What has made it hard to pin down just where Baron Cohen himself stands on such issues is that he has hitherto fought shy of giving media interviews in which he was not playing the part of “Borat” or one of his other comic creations, notably the pseudo-black rapper “Ali G” or the spoof Austrian gay “Bruno”.
Last week, however, possibly emboldened by the success of “Borat”, Cohen at last came clean about his politics, giving an interview to Rolling Stone magazine, from which it is plain that his Jewish background has been central to the formation of his worldview. An alumnus of a Zionist youth group who later lived on a kibbutz, Cohen is in fact a pious Jew and Zionist much concerned about the fate of the Jewish people and fearful that another Jewish holocaust could indeed be in prospect, if only because of public apathy about rising anti-Semitism. Granted this, it can no longer be in doubt that the seeming anti-anti-Semitic thrust of his new film is precisely that, a calculated attempt to make viewers receptive to the belief that hatred of Jews pervades Western society; and the fact is that, in contrast to many others, key scenes in the film involving Jews were carefully scripted. You would never guess that this is the age of Guantanamo Bay or that we are living at a time when the US and Britain are pursuing catastrophic policies in the Muslim world — policies which Jewish Zionist ideologues have played no small part in formulating.

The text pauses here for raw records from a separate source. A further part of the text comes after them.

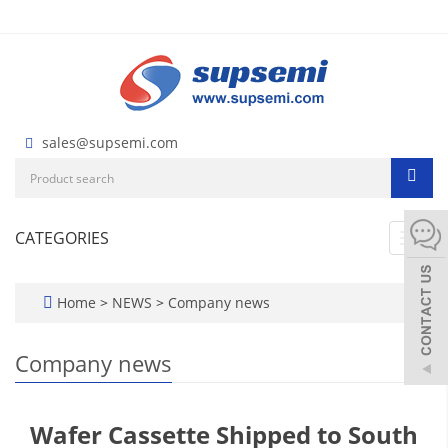
sales@supsemi.com
CATEGORIES
Toggl
navig
Home
>
NEWS
>
Company news
Company news
Wafer Cassette Shipped to South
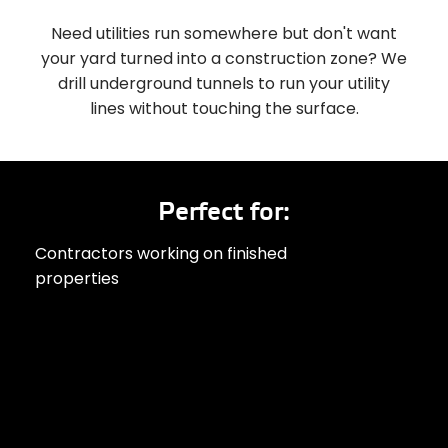
Need utilities run somewhere but don't want
your yard turned into a construction zone? We
drill underground tunnels to run your utility
lines without touching the surface.
Perfect for:
Contractors working on finished
properties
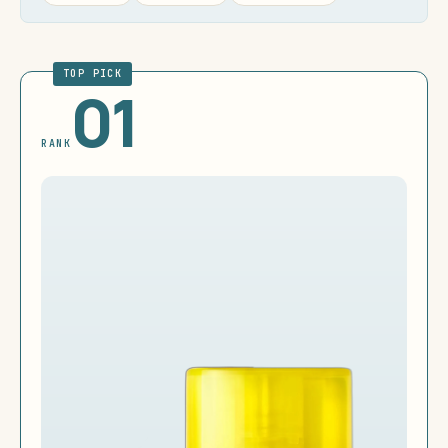
TOP PICK
01
RANK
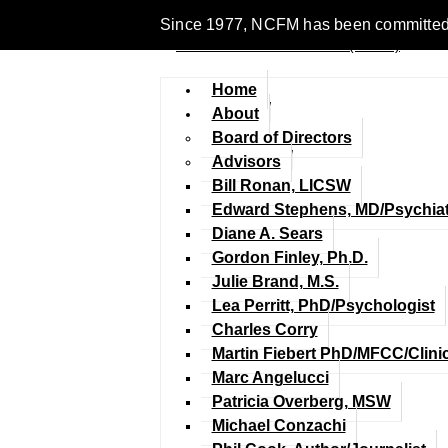
Since 1977, NCFM has been committed to 
Home
About
Board of Directors
Advisors
Bill Ronan, LICSW
Edward Stephens, MD/Psychiat
Diane A. Sears
Gordon Finley, Ph.D.
Julie Brand, M.S.
Lea Perritt, PhD/Psychologist
Charles Corry
Martin Fiebert PhD/MFCC/Clini
Marc Angelucci
Patricia Overberg, MSW
Michael Conzachi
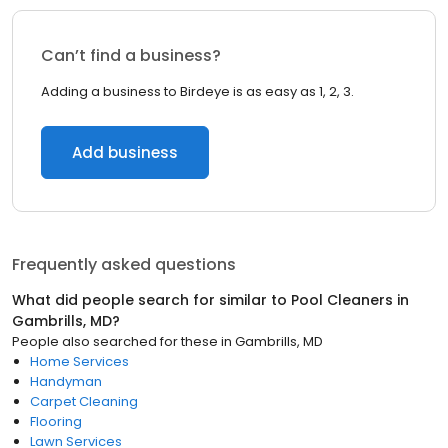
Can’t find a business?
Adding a business to Birdeye is as easy as 1, 2, 3.
Add business
Frequently asked questions
What did people search for similar to
Pool Cleaners
in
Gambrills, MD
?
People also searched for these
in
Gambrills, MD
Home Services
Handyman
Carpet Cleaning
Flooring
Lawn Services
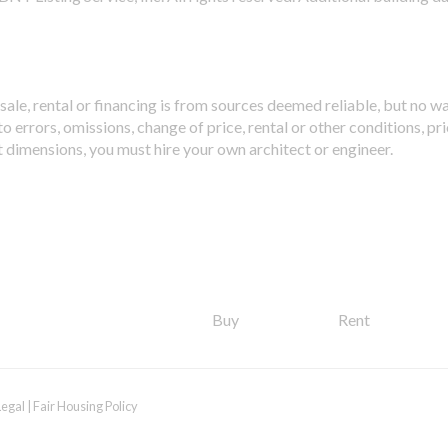
sale, rental or financing is from sources deemed reliable, but no w
 errors, omissions, change of price, rental or other conditions, pri
t dimensions, you must hire your own architect or engineer.
Buy
Rent
Legal
|
Fair Housing Policy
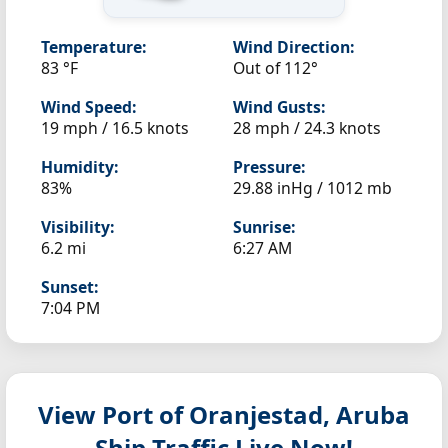
Temperature:
Wind Direction:
83 °F
Out of 112°
Wind Speed:
Wind Gusts:
19 mph / 16.5 knots
28 mph / 24.3 knots
Humidity:
Pressure:
83%
29.88 inHg / 1012 mb
Visibility:
Sunrise:
6.2 mi
6:27 AM
Sunset:
7:04 PM
View Port of Oranjestad, Aruba
Ship Traffic Live Now!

Whether it is also fair to accuse Cohen of scoffing at Islamic culture by getting himself up with a shock of springy black hair and a luxuriant moustache and looking like a joke East European Muslim may be a moot point. However, in inviting viewers to giggle at Borat’s excesses, Baron Cohen could be said to be inducing them to equate Muslims with gross behavior without quite realizing what they are doing; at the very least, there is, perhaps, an element of unconscious Islamophobia behind the creation of Borat.
This is not to say that jokes about Muslims (or for that matter any other ethno-religious group) ought to be taboo. But imagine the uproar there would be if a Muslim (or Christian) had assumed the role of a parody Jew, or of a figure who could be construed as Jewish, and had mocked Jewish women by making them out to be disgustingly obese, hirsute and entirely devoid of femininity.
“Borat” is fresh evidence of the flagrant double standards that operate in Hollywood — not to mention in the Western media at large, where the movie’s barely hidden agenda has gone wholly unremarked.
The objection to “Borat” is that it distracts attention from the genocidal violence currently being visited on Muslims, leaving the impression that it is Jews, notwithstanding their politico-cultural ascendancy in the US and elsewhere, who remain the world’s pre-eminent victims.